Women at the White House: All three women who have served on the Supreme Court were at the White House on Wednesday, but not all for the same event. Current justices Sonia Sotomayor and Ruth Bader Ginsburg were there for the reception celebrating Sotomayor's ascension to the high court, as we reported here. And retired Justice Sandra O'Connor was on hand later in the day to receive the presidential Medal of Freedom, as this report in the New York Times indicates.
Cheney Unchained: Former Vice President Dick Cheney's hard-edged loyalty to his president George W. Bush may be weakening, according to this story in the Washington Post. In conversations about his pending book, Cheney has expressed some disappointment in Bush, the paper reports.
Gay Milestone: Calling someone homosexual is not defamatory per se in New York, a federal judge ruled on Monday. The ruling, according to this report in the New York Law Journal, came in a lawsuit brought by Howard K. Stern, the lawyer and lover of the late Anna Nicole Smith against Rita Cosby, who authored a book about Smith that contained claims that Stern engaged in homosexual acts.

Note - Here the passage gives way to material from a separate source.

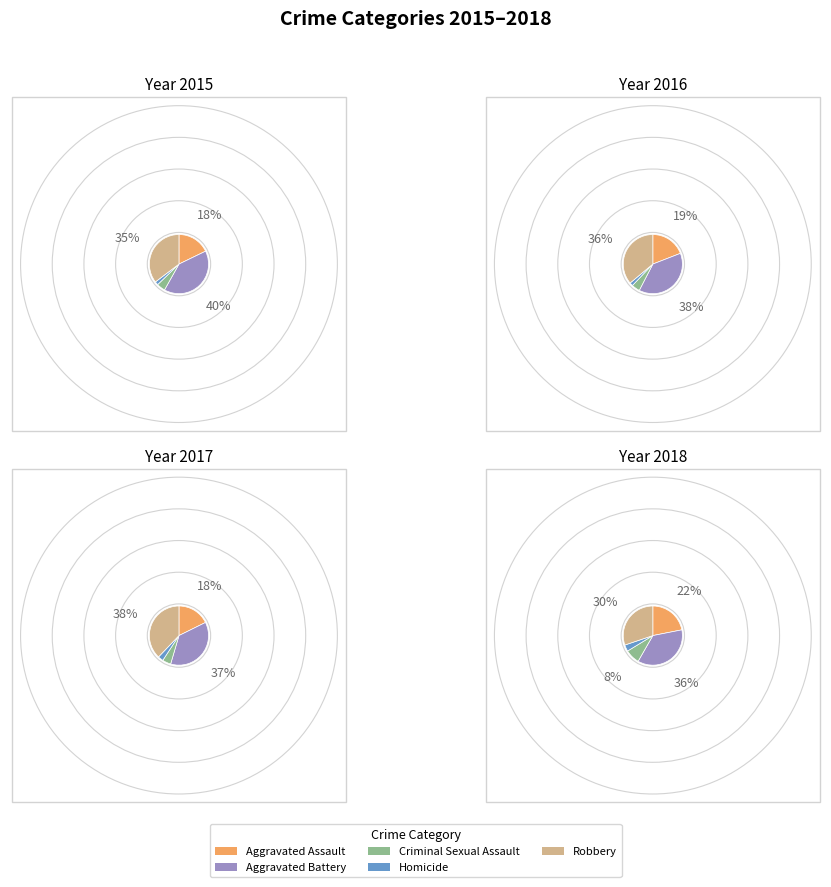

Combined, do Aggravated Battery and Aggravated Assault account for over 50%?

Yes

Gitmo North?: Federal officials are touring a maximum security prison in Standish, Michigan with an eye toward transfering Guantanamo detainees to that location, the New York Times reports here. States have not been eager to receive the prisoners, but economically hard-hit Michigan might be an exception.
Newport News in the News: Alexandria, Virginia may lose its distinction as the locale for terrorism trials to Newport News, where a new high-security courthouse opened in a semi-industrial area last year, the Washington Post reports here. Officials in Alexandria, whose federal courthouse is now surrounded by hotels, restaurants and high-end housing, are not sad about this development.